According to a website set up by the company to share information about the incident, Web.com discovered the security breach on Aug. 13 as part of its ongoing security monitoring.

Attackers compromised credit card information for around 93,000 accounts, as well as the names and addresses associated with them. No other customer information like social security numbers was affected, the company said.

According to the company, the verification codes for the exposed credit cards were not leaked. However, there are websites on the Internet that don’t require such codes for purchases.

Web.com has notified affected customers via email and will also follow up with letters sent through the U.S. Postal Service. Those users can sign up for a one-year free credit monitoring service.

The company did not specify how the intruders gained access to its systems, but has hired a “nationally recognized” IT security firm to conduct an investigation.

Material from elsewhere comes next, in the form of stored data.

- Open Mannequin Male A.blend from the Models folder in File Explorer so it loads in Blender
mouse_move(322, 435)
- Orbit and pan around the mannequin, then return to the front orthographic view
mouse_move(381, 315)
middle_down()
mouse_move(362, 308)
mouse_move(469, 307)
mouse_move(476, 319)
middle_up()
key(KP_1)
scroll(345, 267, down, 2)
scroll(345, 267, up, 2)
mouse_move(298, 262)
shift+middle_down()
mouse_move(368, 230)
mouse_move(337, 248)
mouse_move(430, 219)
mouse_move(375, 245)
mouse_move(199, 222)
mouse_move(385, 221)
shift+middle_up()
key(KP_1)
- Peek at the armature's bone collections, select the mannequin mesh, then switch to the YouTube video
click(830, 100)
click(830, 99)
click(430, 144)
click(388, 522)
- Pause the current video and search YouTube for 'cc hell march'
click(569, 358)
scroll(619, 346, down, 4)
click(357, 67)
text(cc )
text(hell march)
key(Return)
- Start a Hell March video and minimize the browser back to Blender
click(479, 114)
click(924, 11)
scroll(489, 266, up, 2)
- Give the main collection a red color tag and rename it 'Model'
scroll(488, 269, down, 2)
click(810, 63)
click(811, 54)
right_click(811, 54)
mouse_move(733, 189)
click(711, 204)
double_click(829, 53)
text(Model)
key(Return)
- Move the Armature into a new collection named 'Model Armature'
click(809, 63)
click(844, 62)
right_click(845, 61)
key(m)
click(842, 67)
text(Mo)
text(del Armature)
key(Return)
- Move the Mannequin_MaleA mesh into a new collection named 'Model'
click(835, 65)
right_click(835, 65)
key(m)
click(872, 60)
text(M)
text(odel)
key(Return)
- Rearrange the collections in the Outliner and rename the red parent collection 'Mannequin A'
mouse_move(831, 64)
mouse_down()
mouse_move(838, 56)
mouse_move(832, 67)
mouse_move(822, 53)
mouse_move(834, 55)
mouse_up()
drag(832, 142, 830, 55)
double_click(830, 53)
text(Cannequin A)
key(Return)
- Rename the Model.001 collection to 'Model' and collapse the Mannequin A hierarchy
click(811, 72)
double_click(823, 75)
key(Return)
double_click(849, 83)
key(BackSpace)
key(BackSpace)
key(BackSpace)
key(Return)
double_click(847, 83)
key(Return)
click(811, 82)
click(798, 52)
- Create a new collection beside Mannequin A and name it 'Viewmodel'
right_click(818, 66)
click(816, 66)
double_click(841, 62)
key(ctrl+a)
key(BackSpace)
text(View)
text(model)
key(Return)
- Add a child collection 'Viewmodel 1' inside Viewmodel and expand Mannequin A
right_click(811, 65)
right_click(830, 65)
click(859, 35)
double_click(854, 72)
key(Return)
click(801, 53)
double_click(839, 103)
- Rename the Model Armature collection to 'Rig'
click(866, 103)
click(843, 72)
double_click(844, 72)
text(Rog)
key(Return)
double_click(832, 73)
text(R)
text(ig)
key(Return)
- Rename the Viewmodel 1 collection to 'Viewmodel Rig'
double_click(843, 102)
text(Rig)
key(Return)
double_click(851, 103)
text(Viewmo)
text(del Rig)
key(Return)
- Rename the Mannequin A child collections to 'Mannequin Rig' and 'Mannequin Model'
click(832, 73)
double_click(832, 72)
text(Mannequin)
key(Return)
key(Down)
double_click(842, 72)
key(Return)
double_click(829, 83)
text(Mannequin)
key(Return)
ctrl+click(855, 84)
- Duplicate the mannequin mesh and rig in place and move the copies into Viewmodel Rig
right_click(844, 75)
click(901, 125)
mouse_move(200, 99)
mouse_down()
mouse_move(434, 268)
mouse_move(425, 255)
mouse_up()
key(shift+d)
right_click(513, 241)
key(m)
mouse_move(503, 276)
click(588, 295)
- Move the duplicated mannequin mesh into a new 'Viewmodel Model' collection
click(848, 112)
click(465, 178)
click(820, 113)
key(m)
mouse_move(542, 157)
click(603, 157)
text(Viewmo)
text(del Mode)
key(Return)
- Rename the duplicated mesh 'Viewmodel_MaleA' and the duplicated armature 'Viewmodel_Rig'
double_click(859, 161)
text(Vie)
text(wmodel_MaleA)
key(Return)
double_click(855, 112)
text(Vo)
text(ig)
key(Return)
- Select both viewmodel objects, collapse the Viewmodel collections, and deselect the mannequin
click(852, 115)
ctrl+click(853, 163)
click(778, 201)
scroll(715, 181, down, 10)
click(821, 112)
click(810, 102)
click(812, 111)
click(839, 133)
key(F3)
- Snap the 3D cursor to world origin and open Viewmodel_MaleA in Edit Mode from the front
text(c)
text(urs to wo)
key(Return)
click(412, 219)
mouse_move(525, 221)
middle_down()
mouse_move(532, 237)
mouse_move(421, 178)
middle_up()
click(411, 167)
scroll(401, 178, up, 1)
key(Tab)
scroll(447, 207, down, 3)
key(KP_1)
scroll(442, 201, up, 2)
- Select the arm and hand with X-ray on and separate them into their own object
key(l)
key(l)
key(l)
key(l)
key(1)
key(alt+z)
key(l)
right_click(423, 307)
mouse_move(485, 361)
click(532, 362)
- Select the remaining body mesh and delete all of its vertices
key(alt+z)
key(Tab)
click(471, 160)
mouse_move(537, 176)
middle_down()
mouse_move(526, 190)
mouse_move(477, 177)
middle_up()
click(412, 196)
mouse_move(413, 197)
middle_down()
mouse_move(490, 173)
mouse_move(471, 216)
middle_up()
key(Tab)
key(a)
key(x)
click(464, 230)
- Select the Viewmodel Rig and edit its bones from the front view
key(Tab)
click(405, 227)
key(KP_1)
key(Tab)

Web.com provides a variety of online services, including website and Facebook page design, e-commerce and marketing solutions, domain registration and Web hosting. The company claims to have over 3.3 million customers and owns two other well known Web services companies: Register.com and Network Solutions.

Register.com and Network Solutions customers were not impacted by this breach unless they also purchased services directly from Web.com.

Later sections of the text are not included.